People who experienced this so-called "weightism" are two and a half times more likely to become or stay obese later on, the researchers added.
"Discrimination is hurtful and demeaning, and has real implications for physical health," said lead researcher Angelina Sutin, an assistant professor of psychology at Florida State University.
"In the case of weight discrimination, people often rationalize that it is OK to do because it will motivate the victim to lose weight," Sutin said. "Our findings suggest the opposite."
The report was published July 24 in the online journal PLoS One.
One expert said the blows to self-esteem make it harder for people struggling with their weight to feel they can make meaningful change.
"I have worked for many years to help my clinical colleagues provide constructive and compassionate weight-management counseling," said Dr. David Katz, director of the Yale University Prevention Research Center.
"Obesity bias, or weightism, by medical professionals or our society at large is the literal addition of insult to injury," he said.
Weightism does the predictable: It adversely affects self-esteem, and undermines the effort required to control weight, Katz said.
"In my own work, with adults and kids alike, I have found that the heavy burden of such insult needs to be set down first, and the pounds readily follow," he said.
Some 80 percent of adults in the United States are overweight or obese, as are a rising percentage of children, Katz said.
"It's time to address overweight with a lot more understanding, and curtail that injury," he said. "There is no place in the mix for the insidious harms of insult and prejudice."
To measure the effect of weightism, Sutin and her colleague Antonio Terracciano, an associate professor of geriatrics, compared the height and weight of more than 6,000 people in 2006 and again in 2010.

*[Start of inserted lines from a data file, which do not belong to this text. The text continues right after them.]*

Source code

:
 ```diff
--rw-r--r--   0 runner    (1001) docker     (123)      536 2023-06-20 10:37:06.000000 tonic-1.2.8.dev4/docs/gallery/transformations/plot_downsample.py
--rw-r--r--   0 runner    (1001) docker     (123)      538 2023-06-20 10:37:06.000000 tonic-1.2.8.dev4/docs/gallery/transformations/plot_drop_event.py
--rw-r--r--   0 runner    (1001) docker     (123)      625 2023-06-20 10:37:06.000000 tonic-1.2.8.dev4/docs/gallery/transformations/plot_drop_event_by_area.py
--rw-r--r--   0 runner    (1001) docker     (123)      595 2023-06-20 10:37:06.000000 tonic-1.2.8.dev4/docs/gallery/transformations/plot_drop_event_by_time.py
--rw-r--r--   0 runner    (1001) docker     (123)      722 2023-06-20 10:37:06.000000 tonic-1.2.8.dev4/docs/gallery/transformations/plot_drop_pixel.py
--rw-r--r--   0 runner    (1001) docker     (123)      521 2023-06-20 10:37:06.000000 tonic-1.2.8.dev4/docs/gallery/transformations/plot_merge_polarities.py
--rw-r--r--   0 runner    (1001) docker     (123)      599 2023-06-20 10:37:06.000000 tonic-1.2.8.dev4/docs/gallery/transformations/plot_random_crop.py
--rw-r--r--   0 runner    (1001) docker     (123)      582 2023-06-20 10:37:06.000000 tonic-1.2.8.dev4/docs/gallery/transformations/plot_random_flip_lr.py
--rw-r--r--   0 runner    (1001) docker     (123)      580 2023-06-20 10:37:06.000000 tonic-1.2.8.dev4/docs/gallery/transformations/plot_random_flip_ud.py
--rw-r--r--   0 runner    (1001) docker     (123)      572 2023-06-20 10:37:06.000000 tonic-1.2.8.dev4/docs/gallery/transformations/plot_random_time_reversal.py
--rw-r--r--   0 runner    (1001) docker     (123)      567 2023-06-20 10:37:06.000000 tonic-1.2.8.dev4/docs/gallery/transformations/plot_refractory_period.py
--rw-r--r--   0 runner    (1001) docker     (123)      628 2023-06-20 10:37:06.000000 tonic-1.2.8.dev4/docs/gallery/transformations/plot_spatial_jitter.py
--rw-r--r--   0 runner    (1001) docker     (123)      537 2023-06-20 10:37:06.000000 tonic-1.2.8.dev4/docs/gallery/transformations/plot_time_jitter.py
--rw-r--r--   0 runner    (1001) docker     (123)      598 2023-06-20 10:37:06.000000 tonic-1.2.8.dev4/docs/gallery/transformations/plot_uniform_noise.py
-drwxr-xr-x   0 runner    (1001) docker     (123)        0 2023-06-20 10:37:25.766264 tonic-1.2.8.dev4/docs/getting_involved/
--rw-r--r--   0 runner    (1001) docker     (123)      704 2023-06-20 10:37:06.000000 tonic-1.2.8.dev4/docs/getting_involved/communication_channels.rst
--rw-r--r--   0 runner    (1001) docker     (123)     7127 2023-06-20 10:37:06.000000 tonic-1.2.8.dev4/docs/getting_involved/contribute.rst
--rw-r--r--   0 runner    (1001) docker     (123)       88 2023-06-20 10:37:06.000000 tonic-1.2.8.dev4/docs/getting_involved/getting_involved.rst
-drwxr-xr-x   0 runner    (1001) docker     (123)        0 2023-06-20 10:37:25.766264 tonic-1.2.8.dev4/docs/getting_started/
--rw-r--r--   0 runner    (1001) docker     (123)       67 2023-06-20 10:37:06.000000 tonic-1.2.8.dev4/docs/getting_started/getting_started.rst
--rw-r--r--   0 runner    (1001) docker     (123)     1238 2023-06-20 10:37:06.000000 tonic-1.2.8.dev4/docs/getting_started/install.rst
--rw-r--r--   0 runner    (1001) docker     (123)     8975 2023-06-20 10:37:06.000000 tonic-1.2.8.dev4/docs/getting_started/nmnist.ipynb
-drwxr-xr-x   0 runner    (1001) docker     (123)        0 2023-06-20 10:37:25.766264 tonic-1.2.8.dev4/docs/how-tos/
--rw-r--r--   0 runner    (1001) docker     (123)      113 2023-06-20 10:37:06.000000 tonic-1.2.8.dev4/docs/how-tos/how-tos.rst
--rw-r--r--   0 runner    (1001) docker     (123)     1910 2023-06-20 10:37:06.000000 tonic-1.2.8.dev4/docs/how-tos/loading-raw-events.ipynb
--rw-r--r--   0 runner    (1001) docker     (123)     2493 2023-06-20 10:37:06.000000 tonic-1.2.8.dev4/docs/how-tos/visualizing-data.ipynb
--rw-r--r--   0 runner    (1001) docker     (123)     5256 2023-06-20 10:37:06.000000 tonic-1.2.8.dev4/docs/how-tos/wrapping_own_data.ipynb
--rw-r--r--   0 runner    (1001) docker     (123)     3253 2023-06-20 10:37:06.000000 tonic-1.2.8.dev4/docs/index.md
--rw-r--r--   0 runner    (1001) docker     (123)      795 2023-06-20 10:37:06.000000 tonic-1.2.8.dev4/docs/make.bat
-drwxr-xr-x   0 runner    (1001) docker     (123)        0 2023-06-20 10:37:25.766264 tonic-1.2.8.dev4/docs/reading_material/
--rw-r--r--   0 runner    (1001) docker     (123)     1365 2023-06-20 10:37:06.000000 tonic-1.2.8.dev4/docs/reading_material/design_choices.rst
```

They found that those who experienced weight discrimination in 2006 were two and a half times more likely to be obese in 2010.

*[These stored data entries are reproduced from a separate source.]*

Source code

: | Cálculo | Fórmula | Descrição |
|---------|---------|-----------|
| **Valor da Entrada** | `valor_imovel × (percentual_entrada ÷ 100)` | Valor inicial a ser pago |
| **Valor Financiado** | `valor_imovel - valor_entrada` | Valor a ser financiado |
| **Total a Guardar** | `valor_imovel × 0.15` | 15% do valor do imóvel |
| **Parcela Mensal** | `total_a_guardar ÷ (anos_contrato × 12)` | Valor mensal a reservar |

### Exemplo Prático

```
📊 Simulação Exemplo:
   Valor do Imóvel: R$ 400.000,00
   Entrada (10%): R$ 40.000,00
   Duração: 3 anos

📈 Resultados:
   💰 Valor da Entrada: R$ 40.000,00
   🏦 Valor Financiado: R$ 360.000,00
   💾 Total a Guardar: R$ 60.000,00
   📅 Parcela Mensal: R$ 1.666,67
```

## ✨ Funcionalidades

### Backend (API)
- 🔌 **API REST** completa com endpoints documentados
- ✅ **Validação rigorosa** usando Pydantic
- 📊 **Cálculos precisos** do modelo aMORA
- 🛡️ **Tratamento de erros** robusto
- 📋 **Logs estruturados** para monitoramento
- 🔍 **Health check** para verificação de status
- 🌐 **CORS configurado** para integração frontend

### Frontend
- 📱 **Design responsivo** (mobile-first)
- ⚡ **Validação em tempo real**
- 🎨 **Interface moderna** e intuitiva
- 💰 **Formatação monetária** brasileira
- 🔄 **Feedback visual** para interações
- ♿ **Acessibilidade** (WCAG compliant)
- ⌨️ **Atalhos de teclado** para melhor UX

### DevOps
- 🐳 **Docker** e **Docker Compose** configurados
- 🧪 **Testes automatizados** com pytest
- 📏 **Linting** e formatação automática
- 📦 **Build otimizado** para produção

The effect of weightism was independent of other factors, such as age, sex, ethnicity or education, the researchers found.
Simon Rego, director of psychology training at Montefiore Medical Center and Albert Einstein College of Medicine in New York City, said that "this study suggests that weight discrimination may have consequences not only on mental health -- increased vulnerability to depression, lower self-esteem -- but physical health as well."

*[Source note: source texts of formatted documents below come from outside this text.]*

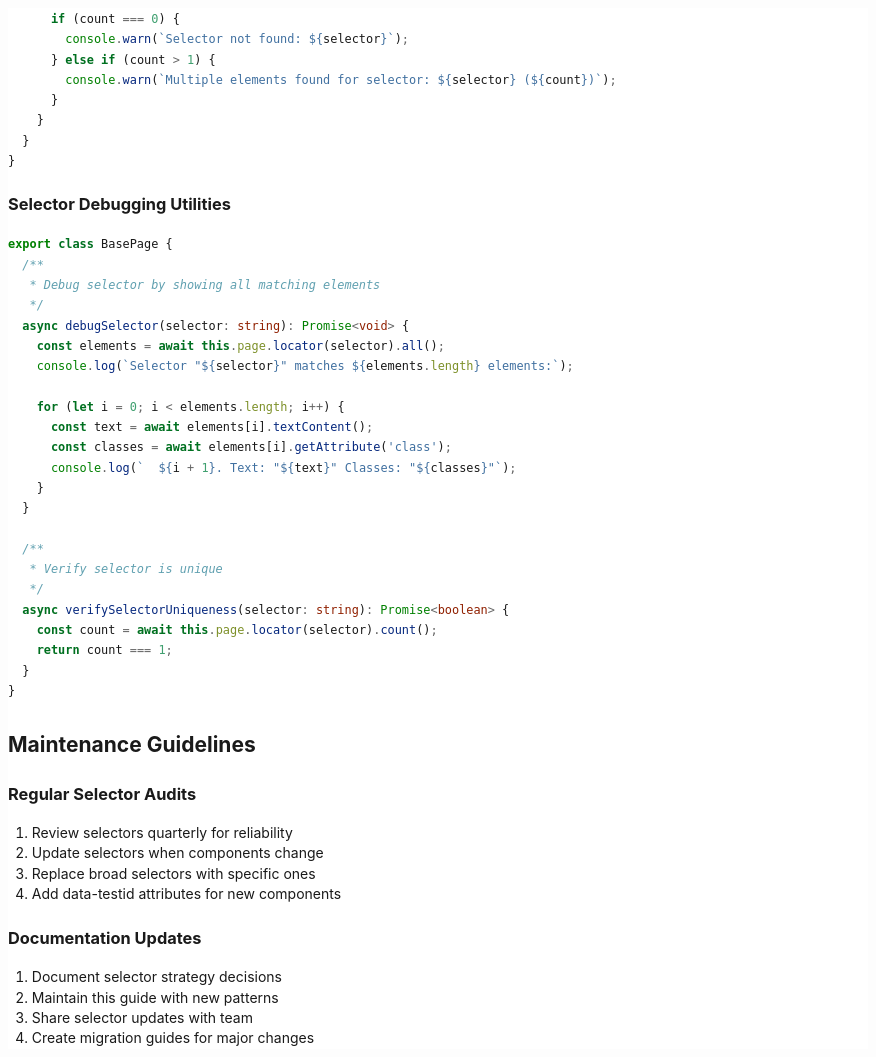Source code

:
 ```typescript
      if (count === 0) {
        console.warn(`Selector not found: ${selector}`);
      } else if (count > 1) {
        console.warn(`Multiple elements found for selector: ${selector} (${count})`);
      }
    }
  }
}
```

### Selector Debugging Utilities
```typescript
export class BasePage {
  /**
   * Debug selector by showing all matching elements
   */
  async debugSelector(selector: string): Promise<void> {
    const elements = await this.page.locator(selector).all();
    console.log(`Selector "${selector}" matches ${elements.length} elements:`);

    for (let i = 0; i < elements.length; i++) {
      const text = await elements[i].textContent();
      const classes = await elements[i].getAttribute('class');
      console.log(`  ${i + 1}. Text: "${text}" Classes: "${classes}"`);
    }
  }

  /**
   * Verify selector is unique
   */
  async verifySelectorUniqueness(selector: string): Promise<boolean> {
    const count = await this.page.locator(selector).count();
    return count === 1;
  }
}
```

## Maintenance Guidelines

### Regular Selector Audits
1. Review selectors quarterly for reliability
2. Update selectors when components change
3. Replace broad selectors with specific ones
4. Add data-testid attributes for new components

### Documentation Updates
1. Document selector strategy decisions
2. Maintain this guide with new patterns
3. Share selector updates with team
4. Create migration guides for major changes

"If true, interventions on both individual and public levels should be considered," Rego said.
"These might include psychologists working with obese patients to teach them more adaptive ways to cope with discriminatory behaviors and manage their weight, as well as policy makers targeting the public via media campaigns to raise awareness of deleterious effect of discrimination," he said.
Sutin added that weightism is a "vicious cycle."
"In addition to the well-known emotional and economic costs, our results suggest that weight discrimination also increases risk of obesity," she said. "This could lead to a vicious cycle where individuals who are overweight and obese are more vulnerable to weight discrimination, and this discrimination may contribute to subsequent obesity and difficulties with weight management."
Although the study showed an association between weight discrimination and obesity, it did not prove a cause-and-effect link.